▸ TASK ITEM
Please output exactly the lines from the one that holds "[78,361,297,375] home-grown barely-documented" through the final line of the data, and nothing else; leave out any pictures.

[[ DATA RECORDS open ]]

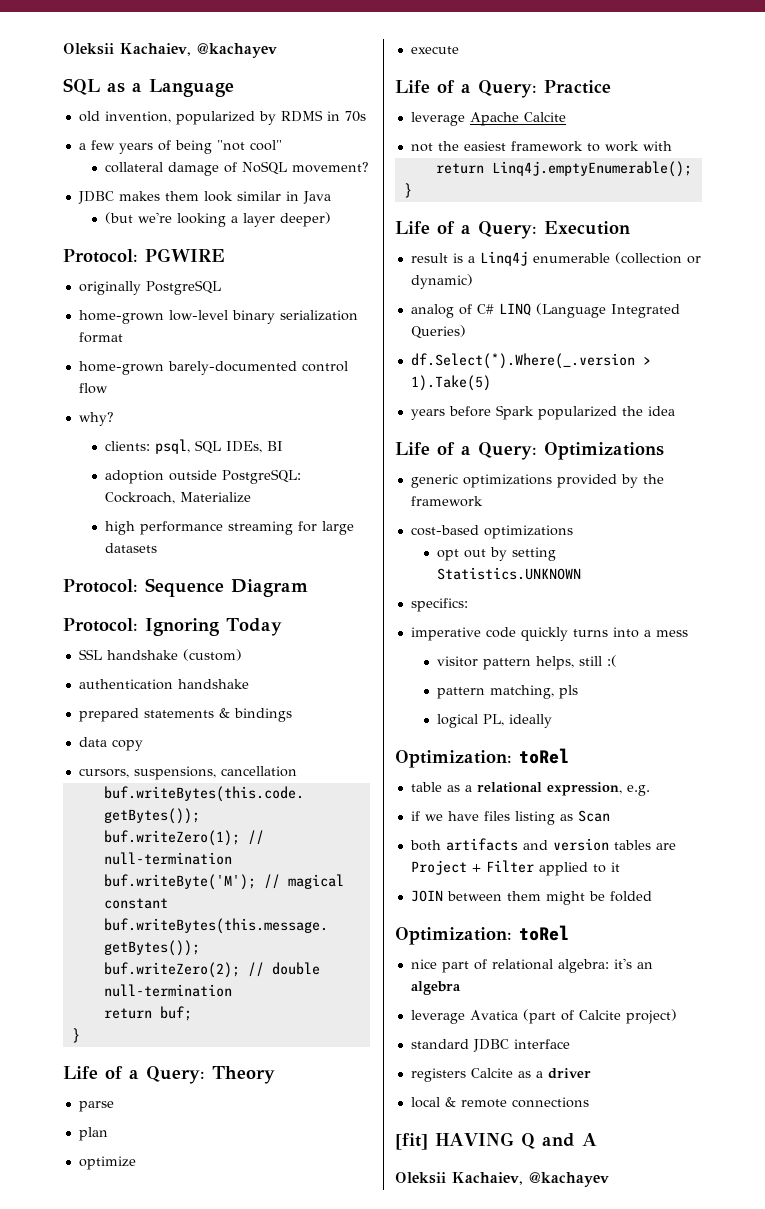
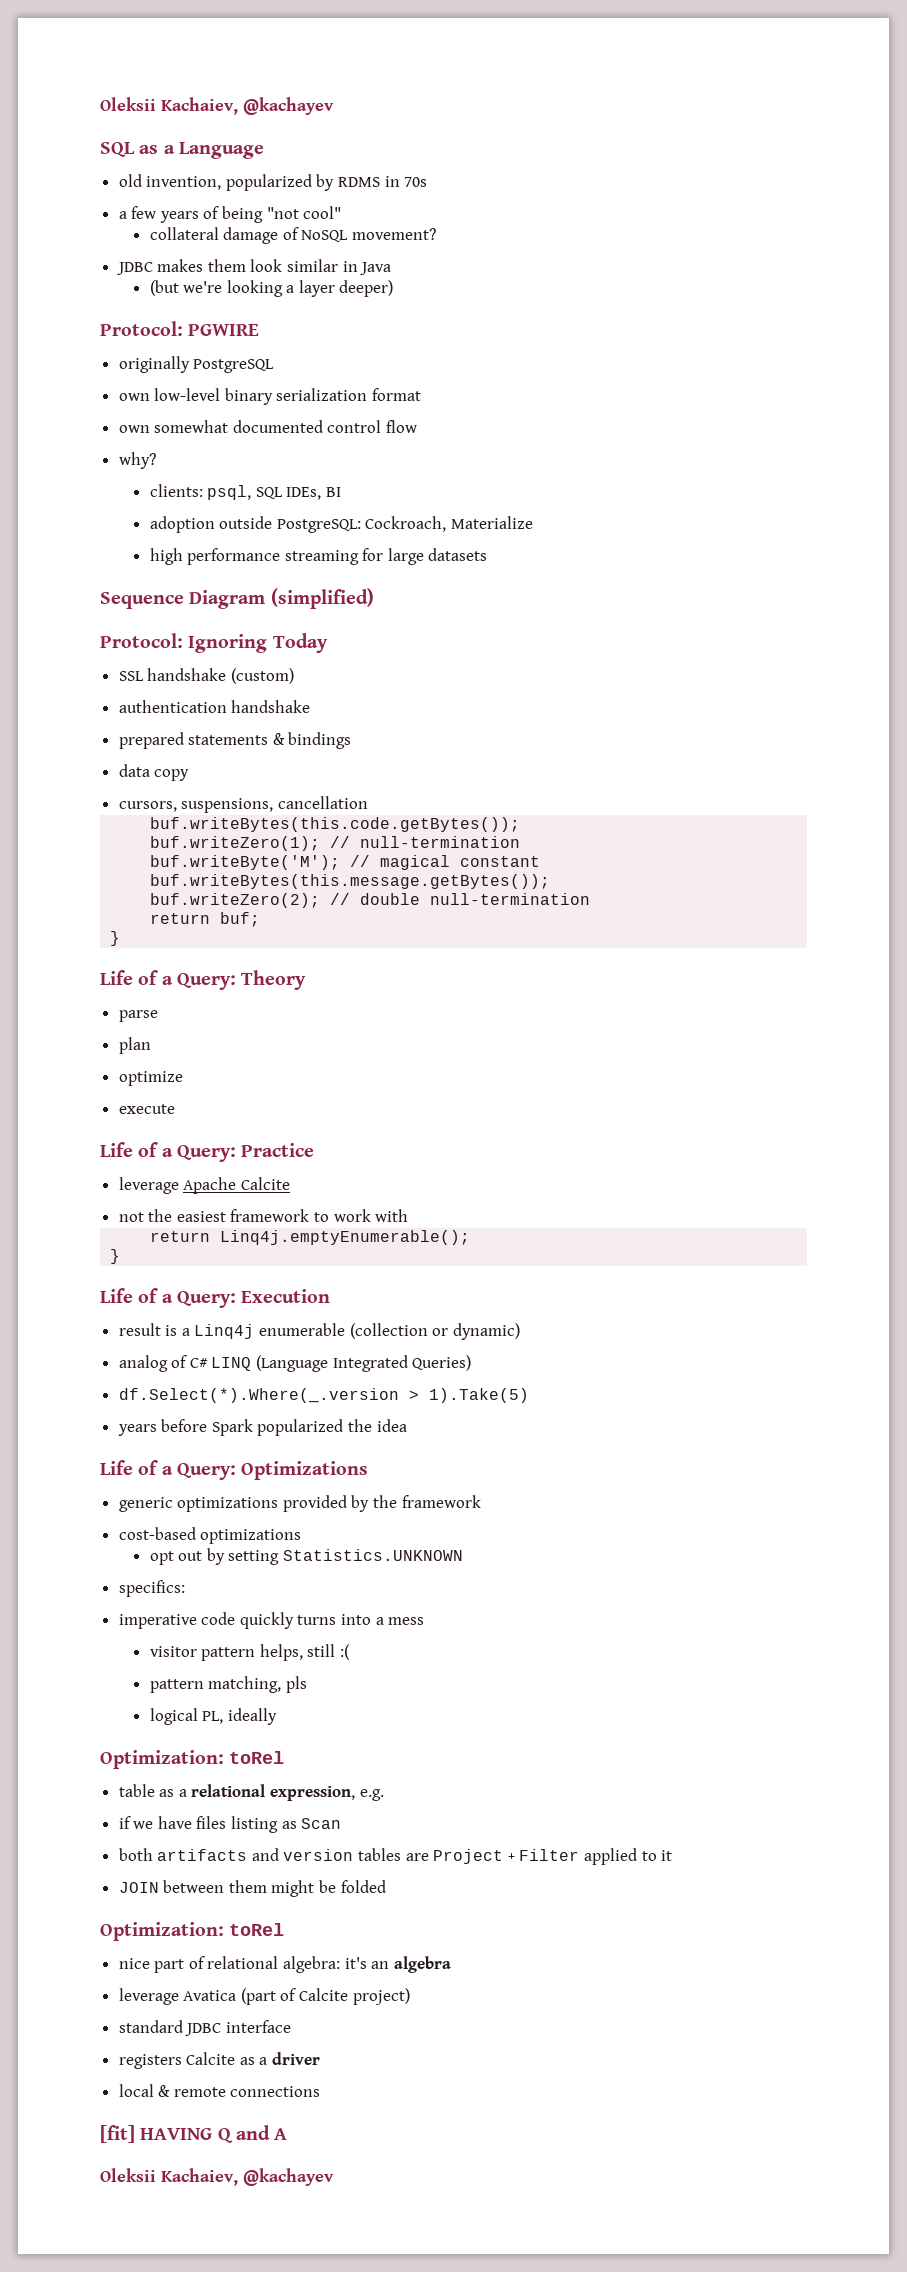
[78,310,164,324] home-grown -> [118,393,150,401] own
[78,361,297,375] home-grown barely-documented -> [118,420,323,433] own somewhat documented
[63,579,138,593] Protocol: -> (488, 554) none
(308, 588) none -> [270,588,374,609] (simplified)

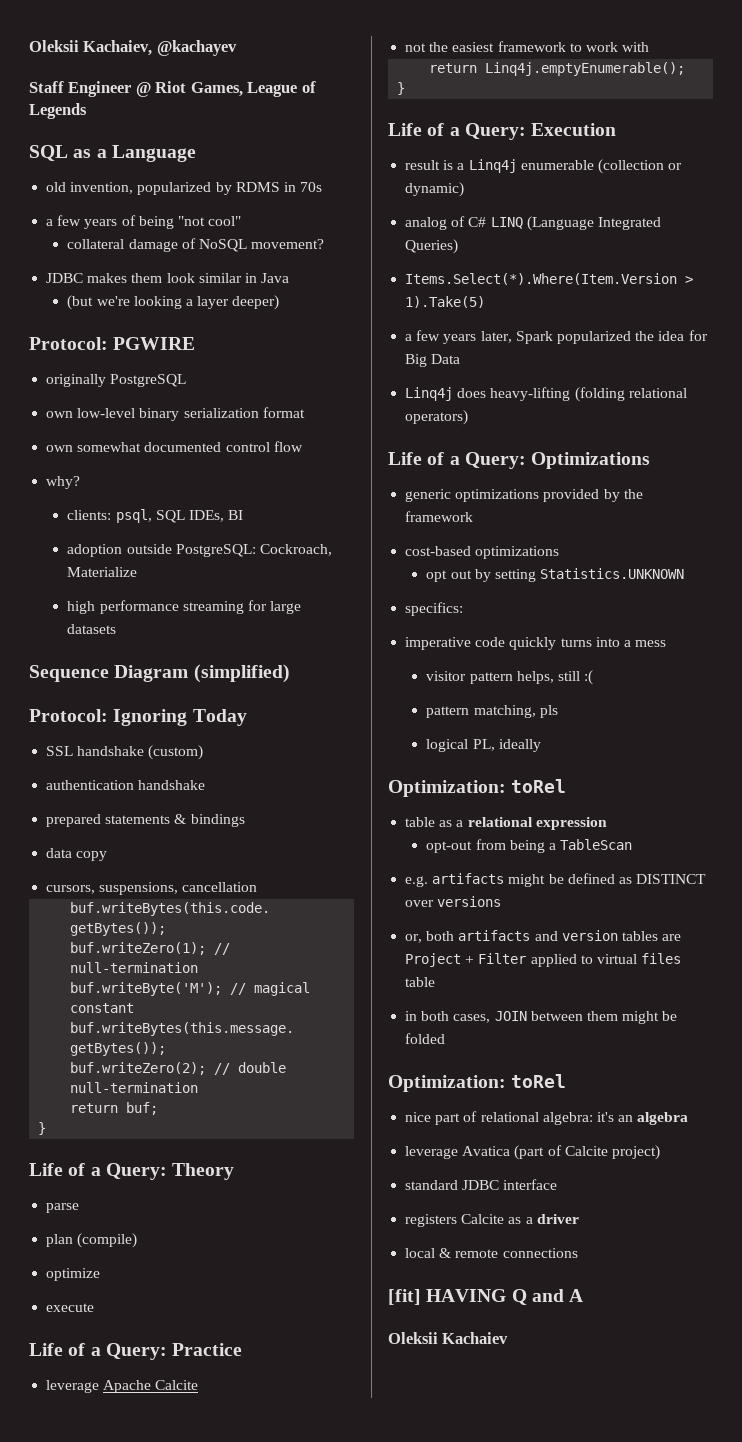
[100,97,334,115] Oleksii Kachaiev, @kachayev -> [29,40,237,56] [29,81,316,97] [29,103,87,119] Oleksii Kachaiev, @kachayev // Staff Engineer @ Riot Games, League of Legends
(151, 1045) none -> [77,1233,138,1248] (compile)
[118,1388,399,1403] df.Select(*).Where(_.version -> [405,273,678,285] Items.Select(*).Where(Item.Version
[117,1419,208,1436] years before -> [405,330,512,344] a few years later,
(407, 1425) none -> [688,330,708,341] [405,354,461,367] [405,387,687,402] [405,410,469,425] for Big Data // Linq4j does heavy-lifting (folding relational operators)
[270,1786,384,1801] [118,1816,342,1833] expression, e.g. // if we have files listing as Scan // -> [535,817,607,830] [426,839,633,853] [405,873,707,887] [405,896,502,907] [405,934,423,943] expression // opt-out from being a TableScan // e.g. artifacts might be defined as DISTINCT over versions // or,
[661,1850,673,1861] it // -> [596,953,682,964] [405,977,436,987] [405,1011,491,1023] virtual files table // in both cases,
[161,2168,334,2186] Kachaiev, @kachayev -> [442,1332,509,1344] Kachaiev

[[ DATA RECORDS closed ]]

▸ PROBLEM SOLUTION
[78,361,297,375] home-grown barely-documented -> [118,420,323,433] own somewhat documented
[63,579,138,593] Protocol: -> (488, 554) none
(308, 588) none -> [270,588,374,609] (simplified)

[100,97,334,115] Oleksii Kachaiev, @kachayev -> [29,40,237,56] [29,81,316,97] [29,103,87,119] Oleksii Kachaiev, @kachayev // Staff Engineer @ Riot Games, League of Legends
(151, 1045) none -> [77,1233,138,1248] (compile)
[118,1388,399,1403] df.Select(*).Where(_.version -> [405,273,678,285] Items.Select(*).Where(Item.Version
[117,1419,208,1436] years before -> [405,330,512,344] a few years later,
(407, 1425) none -> [688,330,708,341] [405,354,461,367] [405,387,687,402] [405,410,469,425] for Big Data // Linq4j does heavy-lifting (folding relational operators)
[270,1786,384,1801] [118,1816,342,1833] expression, e.g. // if we have files listing as Scan // -> [535,817,607,830] [426,839,633,853] [405,873,707,887] [405,896,502,907] [405,934,423,943] expression // opt-out from being a TableScan // e.g. artifacts might be defined as DISTINCT over versions // or,
[661,1850,673,1861] it // -> [596,953,682,964] [405,977,436,987] [405,1011,491,1023] virtual files table // in both cases,
[161,2168,334,2186] Kachaiev, @kachayev -> [442,1332,509,1344] Kachaiev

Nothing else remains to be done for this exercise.